Ash-gray sky and an inversion layer making it sound as if the highway runs straight through the hollow. Above the din, a titmouse keens.
February 2018
February 13, 2018
A soft, cloud-filtered sunlight makes the white hillside glow rather than gleam. The rime-lined creek is still loud from yesterday’s thaw.
February 12, 2018
Two clouds cross, a high one going north and a low one going south—a sight so odd it feels like an omen, until the song sparrow sings.
February 11, 2018
An ostinato of dripping on the porch roof. The fog advances, retreats. Somewhere a deer snorts. Drenched squirrels bound over the slush.
February 10, 2018
Two degrees above freezing and I feel over-dressed. Icicles drop from the eaves. A Carolina wren sings his “tea kettle” song in a minor key.
February 9, 2018
Steady, fine snow—the kind that means business. A rabbit dashes across the springhouse yard and disappears into the crown of a fallen tree.
February 8, 2018
Mesmerized by the snow, after a while I forget that that steady twittering isn’t the sound the flakes make as they fall. It’s just juncos.
February 7, 2018
Steady sleet.

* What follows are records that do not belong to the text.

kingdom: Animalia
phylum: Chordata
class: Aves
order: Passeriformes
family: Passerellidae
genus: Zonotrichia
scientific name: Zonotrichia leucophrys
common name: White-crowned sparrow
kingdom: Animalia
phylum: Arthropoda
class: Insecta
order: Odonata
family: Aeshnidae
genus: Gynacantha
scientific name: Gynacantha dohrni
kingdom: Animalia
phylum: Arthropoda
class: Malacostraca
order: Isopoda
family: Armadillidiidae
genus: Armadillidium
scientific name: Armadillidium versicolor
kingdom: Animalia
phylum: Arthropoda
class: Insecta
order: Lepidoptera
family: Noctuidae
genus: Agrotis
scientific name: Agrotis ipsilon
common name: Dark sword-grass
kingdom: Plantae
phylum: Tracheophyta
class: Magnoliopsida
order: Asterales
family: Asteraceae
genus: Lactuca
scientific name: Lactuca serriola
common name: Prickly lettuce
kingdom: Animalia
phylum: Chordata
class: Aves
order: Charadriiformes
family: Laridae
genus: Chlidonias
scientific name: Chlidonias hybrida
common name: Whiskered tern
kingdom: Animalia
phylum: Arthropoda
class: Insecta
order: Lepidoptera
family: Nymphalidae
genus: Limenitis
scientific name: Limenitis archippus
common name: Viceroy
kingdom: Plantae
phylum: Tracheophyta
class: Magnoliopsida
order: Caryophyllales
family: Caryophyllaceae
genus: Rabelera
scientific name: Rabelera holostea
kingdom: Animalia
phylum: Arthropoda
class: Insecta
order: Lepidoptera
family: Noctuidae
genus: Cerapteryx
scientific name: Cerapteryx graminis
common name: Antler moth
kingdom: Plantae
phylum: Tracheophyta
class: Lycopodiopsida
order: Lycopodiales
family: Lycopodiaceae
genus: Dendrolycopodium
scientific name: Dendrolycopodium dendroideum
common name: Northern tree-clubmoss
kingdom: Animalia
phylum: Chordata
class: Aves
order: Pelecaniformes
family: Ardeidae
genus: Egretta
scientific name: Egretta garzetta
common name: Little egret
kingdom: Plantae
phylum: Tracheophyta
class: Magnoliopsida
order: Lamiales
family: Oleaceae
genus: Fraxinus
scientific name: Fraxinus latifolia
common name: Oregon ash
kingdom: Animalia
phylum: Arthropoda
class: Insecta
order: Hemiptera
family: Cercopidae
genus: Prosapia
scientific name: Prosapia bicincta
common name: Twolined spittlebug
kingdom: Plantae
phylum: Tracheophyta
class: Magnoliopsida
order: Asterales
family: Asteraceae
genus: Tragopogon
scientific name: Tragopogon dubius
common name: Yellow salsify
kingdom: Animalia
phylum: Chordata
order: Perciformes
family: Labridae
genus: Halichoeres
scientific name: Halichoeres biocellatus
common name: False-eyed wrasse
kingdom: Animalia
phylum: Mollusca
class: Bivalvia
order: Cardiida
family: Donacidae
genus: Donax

A squirrel bores into the frozen earth to retrieve a black walnut, then schleps the battered, lumpy thing into the treetops.
February 6, 2018
The roadside scraped bare by the plow draws all the juncos, foraging and chittering. A house finch lands on a spandrel and glares at me.
February 5, 2018
The strong sun turns snow cascading from branches into gauze. In the deep blue sky, a distant jet, and the harsh, wild cries of a raven.
February 4, 2018
Fine snow settling over everything. From up in the woods, strange, high-pitched cries. Two crows fly off. The snow thickens.
February 3, 2018
Silence broken only by the wind for many minutes, until the fire alarm goes off in town: once, twice, three times rising from moan to wail.
February 2, 2018
The monotonous chant of a tufted titmouse. Clouds move in and seed the wind with small, round snowflakes, giving it another way to bite.
February 1, 2018
A few degrees above freezing; the ground’s thin coat of snow already looks mangy. I spot a tiny fly walking purposefully across the porch.